ARAL GÖLÜ

Dünyanın kuruyan Pınarı

Özbekistan ve Kazakistan sınırları içerisinde yer alan Aral gölü, bir dönem sahip olduğu 68.000 km² yüz ölçü ile dünyanın dördüncü büyük gölüydü. Günümüzde sahip olduğu su kapasitesinin yaklaşık % 90’ını kaybeden Aral gölü, eski günlerinden çok uzak bir görüntü sunuyor. Aral gölü, 2,6 milyon yıl önce, neojen periyodun sonlarında meydana gelmiştir. Gölün bulunduğu ovadaki oyuklar, jeolojik dönem boyunca Seyhun nehrinden akan sularla hızla dolmaya başlar. Oluşumun kapladığı alanın büyük bir kısmı Özbekistan sınırları içerisinde yer alıyor. Ceyhun, Seyhun ve Zerevşan nehirleri ile havzasını tamamlayan göl, gün geçtikçe şiddetli bir kuraklık ile karşı karşıya.

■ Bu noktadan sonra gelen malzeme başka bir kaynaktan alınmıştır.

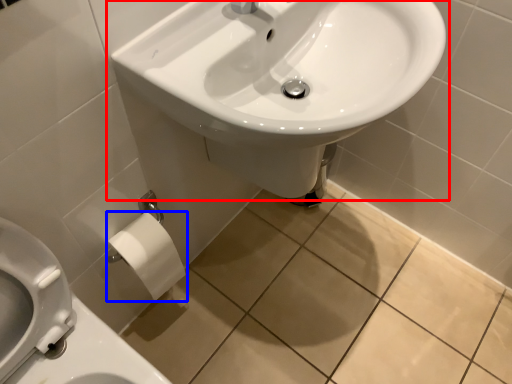
Question: Which object is closer to the camera taking this photo, sink (highlighted by a red box) or toilet paper (highlighted by a blue box)?

Choices:
 (A) sink
 (B) toilet paper

Answer: (A)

Aral gölü, kuzey ve güney olarak iki kısımdır. 2003 yılında gölün batı ve doğu istikametinde de ayrılmaya başladığı gözlemlenmiştir. Güney Aral gölü en hızlı küçülen noktadır. Bunun nedeni, göldeki suyun kirlenmesi ve tuz miktarının da artmasıdır. Yaşanan şiddetli kuraklıktan dolayı gölün doğal ekosistemi bugün tamamen çökmüş durumda. Kazakistan tarafına inşa edilen Kök-Aral barajıyla mevcut su seviyesi 30 metreden 42 metreye yükseltilmiştir. Ek su takviyesi ile tuzluluk oranı düşmüş ve büyüyen göl sahasında balıkçılık faaliyetlerinde artış yaşanmıştır. Aral gölü, Orta Asya’daki devletlerin geleceğe taşımak için mücadele ettikleri bir coğrafi mirastır. Karakum, Kızılkum ve Üstyurt çölleriyle çevrili bu tarihi su kaynağının varlığını devam ettirmek için bölgedeki Ülke yönetimleri birer acil eylem planı oluşturdular. Bu plan dahilinde gölden tarımsal faaliyet için su çekilmesinin yasaklanması, etrafındaki çölleşmenin yavaşlatılması ve ekosisteminin koruma altına alınması da var.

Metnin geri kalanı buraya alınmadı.